A Kahneman también se lo considera el “Papa” de la economía del comportamiento. También me ayudó mucho para el libro Tal Ben-Shahar, uno de los máximos gurúes de la educación positiva. Yo sabía todas las cosas que dicen los libros de autoayuda, que las claves de la felicidad son la vida afectiva, el sentido de propósito, el contacto con la naturaleza, la actividad física… Pero había algo que no estaba en mi radar: el optimismo. Lo que aprendí es que el optimismo no es algo genético, que tenés o no tenés: se puede aprender y ejercitar. Cuento la investigación que hizo la Academia Nacional de Ciencia de Estados Unidos sobre 71.400 personas: se comprobó que los optimistas viven, en promedio, 6 años más que los pesimistas.
–Citás también el caso de las monjas de la orden de Notre Dame.
–Sí, claro. En la Universidad de Stanford estudiaron los ensayos de admisión a la orden hechos por monjas desde hacía más de 100 años. Cuando entraban al convento tenían que escribir las causas por las que querían hacerse monjas. Las pesimistas ponían: “El mundo es una porquería y yo quiero huir de todo eso, encontrar acá un refugio…”. Las optimistas decían: “Vengo para encontrarme con Dios, santificarme, hacer el bien…”. En Stanford leyeron esos ensayos y comprobaron, 100 años después, que las monjas optimistas habían vivido 10 años más. Yo hago mucho hincapié, sobre todo en el capítulo referido a las empresas, en la necesidad de desarrollar una cultura de optimismo realista. Por cierto, en estos momentos qué bien vendría esa cultura en la Argentina... El optimismo te da más energía, más creatividad, más dinamismo, y te hace más feliz. No te garantiza la felicidad, pero el pesimismo sí te garantiza la parálisis, la inercia, la complacencia y el fracaso. Hay que fomentar el optimismo a nivel personal, empresarial y también a nivel país.
–Un ejemplo de optimismo realista es la historia que relatás de los dos ejecutivos ingleses que van al África.

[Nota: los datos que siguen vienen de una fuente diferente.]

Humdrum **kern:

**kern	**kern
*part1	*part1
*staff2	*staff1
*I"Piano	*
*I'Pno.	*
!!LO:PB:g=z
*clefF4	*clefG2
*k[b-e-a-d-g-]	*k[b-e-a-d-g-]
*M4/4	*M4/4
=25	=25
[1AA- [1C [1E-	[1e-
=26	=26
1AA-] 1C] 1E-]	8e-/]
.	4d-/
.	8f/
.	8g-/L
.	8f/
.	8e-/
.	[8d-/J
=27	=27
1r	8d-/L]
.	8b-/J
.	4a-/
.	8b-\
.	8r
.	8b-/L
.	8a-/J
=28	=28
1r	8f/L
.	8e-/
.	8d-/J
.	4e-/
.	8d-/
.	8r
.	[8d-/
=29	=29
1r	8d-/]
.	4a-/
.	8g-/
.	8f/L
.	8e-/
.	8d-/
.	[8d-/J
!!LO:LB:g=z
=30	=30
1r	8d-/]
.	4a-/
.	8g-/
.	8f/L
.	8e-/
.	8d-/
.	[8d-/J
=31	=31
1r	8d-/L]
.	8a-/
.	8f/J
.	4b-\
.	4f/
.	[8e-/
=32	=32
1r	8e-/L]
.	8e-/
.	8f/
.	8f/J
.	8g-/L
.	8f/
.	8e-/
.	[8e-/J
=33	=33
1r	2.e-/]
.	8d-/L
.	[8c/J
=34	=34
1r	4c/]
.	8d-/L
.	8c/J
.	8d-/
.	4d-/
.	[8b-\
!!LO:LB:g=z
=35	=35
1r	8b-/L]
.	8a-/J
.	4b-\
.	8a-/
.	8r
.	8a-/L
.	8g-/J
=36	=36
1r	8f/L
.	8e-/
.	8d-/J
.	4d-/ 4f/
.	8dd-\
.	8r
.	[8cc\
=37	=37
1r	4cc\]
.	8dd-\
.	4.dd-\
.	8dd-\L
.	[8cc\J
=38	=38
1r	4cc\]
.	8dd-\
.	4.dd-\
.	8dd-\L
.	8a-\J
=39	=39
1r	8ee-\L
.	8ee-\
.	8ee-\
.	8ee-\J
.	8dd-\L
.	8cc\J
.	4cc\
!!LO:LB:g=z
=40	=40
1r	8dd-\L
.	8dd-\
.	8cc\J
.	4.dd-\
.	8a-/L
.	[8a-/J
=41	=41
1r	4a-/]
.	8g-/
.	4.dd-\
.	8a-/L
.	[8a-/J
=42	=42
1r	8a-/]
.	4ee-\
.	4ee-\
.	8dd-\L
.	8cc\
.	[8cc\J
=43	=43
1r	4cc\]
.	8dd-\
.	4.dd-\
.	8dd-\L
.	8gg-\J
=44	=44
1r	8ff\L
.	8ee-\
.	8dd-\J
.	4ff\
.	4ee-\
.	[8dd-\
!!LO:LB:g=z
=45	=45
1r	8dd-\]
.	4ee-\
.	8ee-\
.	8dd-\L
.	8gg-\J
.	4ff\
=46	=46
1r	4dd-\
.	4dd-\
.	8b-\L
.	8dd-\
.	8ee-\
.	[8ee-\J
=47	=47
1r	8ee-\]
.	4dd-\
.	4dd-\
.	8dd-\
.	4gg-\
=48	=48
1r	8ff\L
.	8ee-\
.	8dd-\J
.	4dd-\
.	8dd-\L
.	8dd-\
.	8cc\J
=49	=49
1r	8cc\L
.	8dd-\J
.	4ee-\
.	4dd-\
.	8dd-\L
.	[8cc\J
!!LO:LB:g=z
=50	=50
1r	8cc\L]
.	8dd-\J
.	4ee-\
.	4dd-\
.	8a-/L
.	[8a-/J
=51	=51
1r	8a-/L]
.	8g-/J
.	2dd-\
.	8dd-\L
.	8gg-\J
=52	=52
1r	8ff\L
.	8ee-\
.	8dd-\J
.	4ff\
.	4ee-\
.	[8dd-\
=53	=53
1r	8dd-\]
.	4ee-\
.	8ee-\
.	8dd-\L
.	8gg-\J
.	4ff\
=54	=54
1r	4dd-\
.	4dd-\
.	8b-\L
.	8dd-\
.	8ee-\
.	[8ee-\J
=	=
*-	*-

–No sé si es una historia real o una leyenda, pero ayuda mucho a entender de qué se trata. En el año 1900, dos ingleses de una fábrica de calzados van al África para explorar ese mercado. A las 24 horas, uno de ellos le manda un telegrama a su jefe: “Malas noticias, acá todo el mundo está descalzo. Me vuelvo a Londres”. El otro, que había visto exactamente lo mismo, también manda un telegrama: “Buenísimas noticias, acá todo el mundo está descalzo. Tenemos una gran oportunidad”. Muchos estudios sostienen que el éxito no conduce a la felicidad, sino la felicidad conduce al éxito. Pura lógica. La gente infeliz vive deprimida, se arrastra cuando va al trabajo, es improductiva.
–¿Cómo están encarando en el mundo corporativo este desánimo generalizado?
–Muchas empresas están creando el puesto de director de Felicidad. Yo entrevisté a varios, de grandes corporaciones multinacionales, como Deloitte, que tiene más de 300.000 empleados. La directora de Felicidad de Deloitte me dijo, por ejemplo, que organizan guardias rotativas para que los que atienden clientes en todo el mundo, con los distintos usos horarios, no tengan que estar leyendo mails después de las 6 de la tarde. Acciones como esa surgen de consultas que les hacen a los empleados. En el mundo hay un problema terrible con las cifras de burnout, el agotamiento laboral. Solo el 20% de la gente se siente estimulada por su trabajo; el 62% se siente indiferente, y el 18% se siente miserable. Y está comprobado que las empresas con gente feliz son mucho más innovadoras, creativas y productivas. En Netflix empezaron con un régimen de vacaciones sin límites.
–Venís todos los años al país: ¿cómo estás viendo a los argentinos?
–La Argentina está atravesando una gravísima crisis económica y eso obviamente repercute en el ánimo. No hay que ser un gran observador para darse cuenta de que la gente no está bien. Pero creo que el triunfo de Milei puede ser una enorme oportunidad para terminar con el desastre del populismo kirchnerista, que Massa también representaba. Claro que Milei tendrá que dominar sus impulsos narcisistas y darse cuenta de que necesita una alianza. Una alianza duradera, programática, con Macri, Patricia Bullrich y otros sectores de centro y centroderecha. Por los nombramientos que ha hecho, por ahora parecería que lo entiende. No va a poder gobernar solo con su hermana.